For most investors, somewhere between 3-10 ETFs provides a good balance of diversification and manageability. Anything more should be added with careful consideration.
Remember what the great investment philosopher (ok, it was me after losing money on too many complicated investments) once said: “The best portfolio isn’t the most sophisticated one – it’s the one you’ll actually stick with through market cycles.”
I personally started with way too many ETFs, simplified down to just 3 for a while, and now have settled on 7 that I’m comfortable with. Your journey might look different, and that’s perfectly fine!
The most important thing isn’t having the perfect number of ETFs – it’s having a portfolio strategy you understand, believe in, and can stick with through market ups and downs.
What’s your current ETF count? Are you considering adding more or simplifying? I’d love to hear your thoughts in the comments!
FAQ
How many ETFs should I own as a beginner?
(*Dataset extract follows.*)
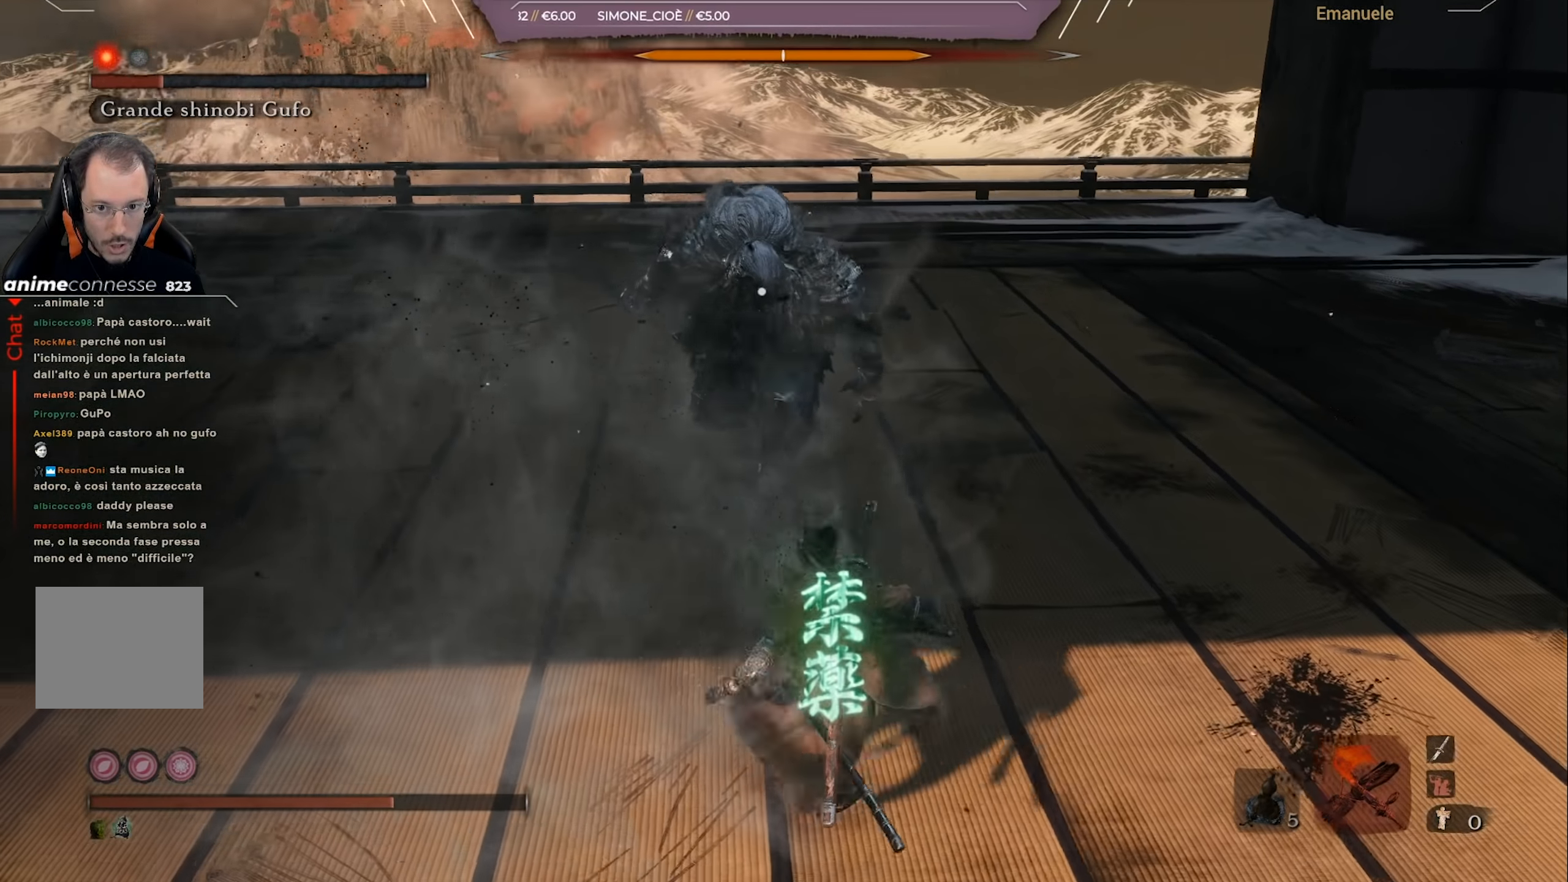
{"buttons": [], "left_stick": "down-right", "right_stick": "center", "events": []}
It all depends on your investment strategy. If you invest passively and just want global diversification and only equities, 1 ETF is enough. If you want globally diversified bonds as well, 2 ETFs can do. If you want to add gold, 3 ETFs can be enough. Etc.
Is it good to have multiple ETFs?
“Holding too many ETFs in your portfolio introduces inefficiencies that in the long term will have a detrimental impact on the risk/reward profile of your portfolio. For most personal investors, an optimal number of ETFs to hold would be 5 to 10 across asset classes, geographies, and other characteristics.”
Is 7 ETFs too many?
Experts agree that for most personal investors, a portfolio comprising 5 to 10 ETFs is perfect in terms of diversification. But the number of ETFs is not what you should be looking at. Rather, you should consider the number of different sources of risk you are getting with those ETFs.
What is the 70/30 rule ETF?
ETFs based on global stock indexes can be used to create a 70/30 portfolio. These ETFs are broadly diversified and aim to replicate the global stock market. According to the 70/30 rule, you would use an ETF to invest 70 percent of your capital in developed countries, and 30 percent in emerging markets.